To: Neocon who wrote (36275)9/12/2000 4:29:48 PM
From: Brumar89  Read Replies (2) | Respond to of 769667
 
What burdensome regulations were reduced? We deregulated the airline industry, the S&L industry, natural gas prices, maybe some other things - I'm not sure any of this was significant enough to have any influence on the overall economy.

Re. the failure of inflation to rise as the economy improved - the nation was pursuing two economic policies - monetarism & fiscal Keynesianism - simultaneously. You noted One of the things that is supposed to happen in Keynesianism is that once the stimulus has taken hold, one edges back . . . That's true, but that never happened in real life due to the nature of politics. The experience of the '80's would seem to show that both monetarism and Keynesianism "work".
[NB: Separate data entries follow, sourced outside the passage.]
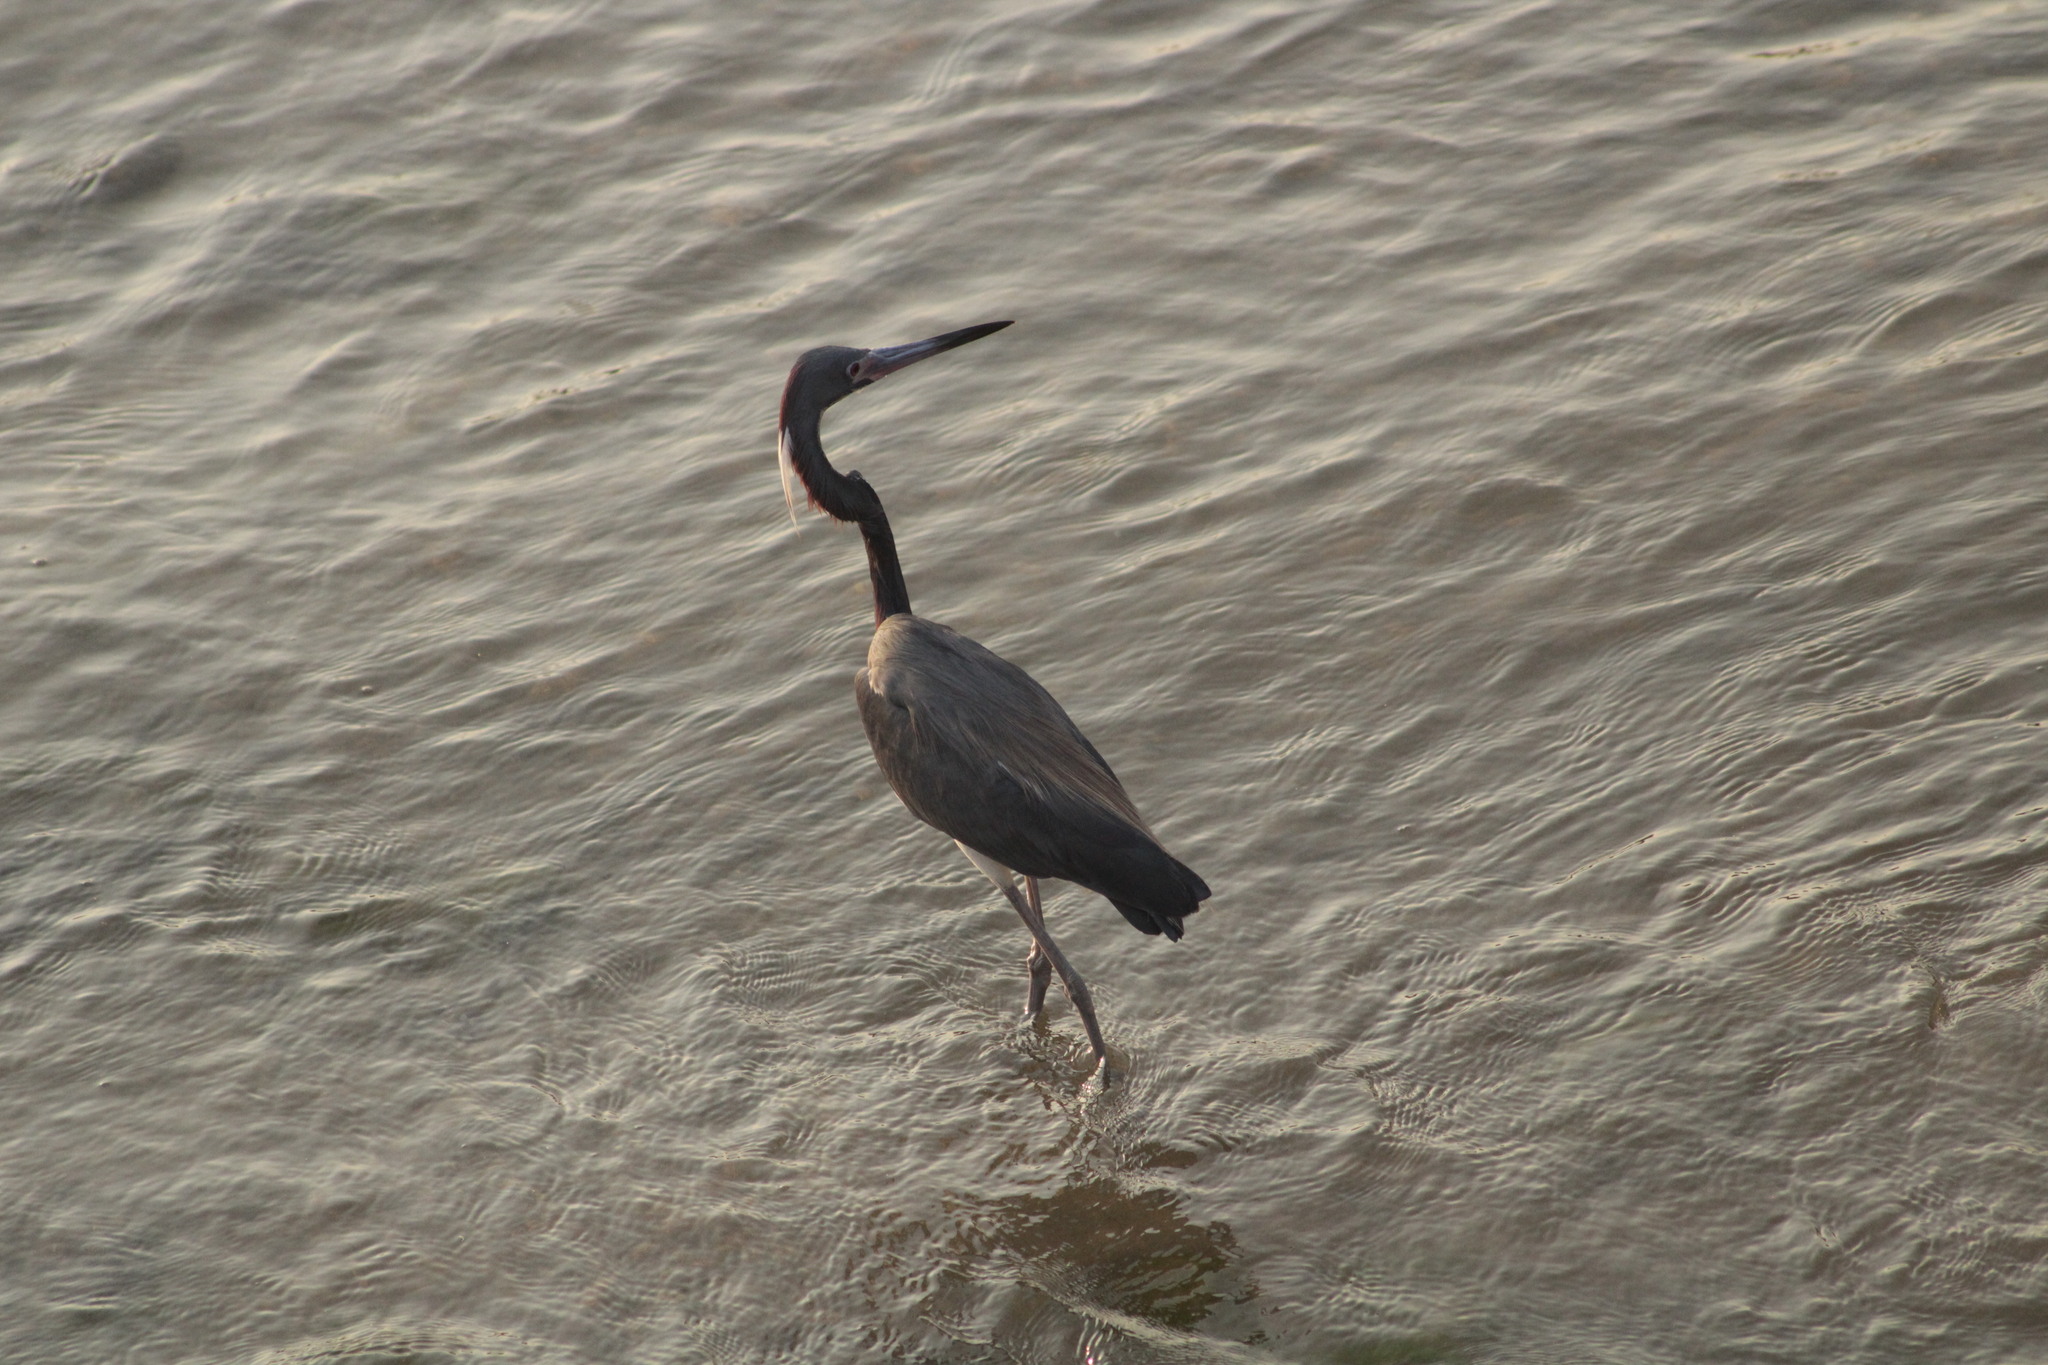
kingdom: Animalia
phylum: Chordata
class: Aves
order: Pelecaniformes
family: Ardeidae
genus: Egretta
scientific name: Egretta tricolor
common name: Tricolored heron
One of the things about Lafferism I find strange is that no one ever seemed to be interested in figuring out where we might be on the famous Laffer curve - either before or after Reagan's tax cuts. According to Laffer, if tax rates were high enough to be on the right side of the curve, a cut in taxes would produce a big incentive effect. So big, that a tax cut alone could bring in higher tax revenues. But if tax rates were on the left side of the curve, the incentive effect would be very small. I wonder why no one tried to estimate what the Laffer curve actually was for the American economy?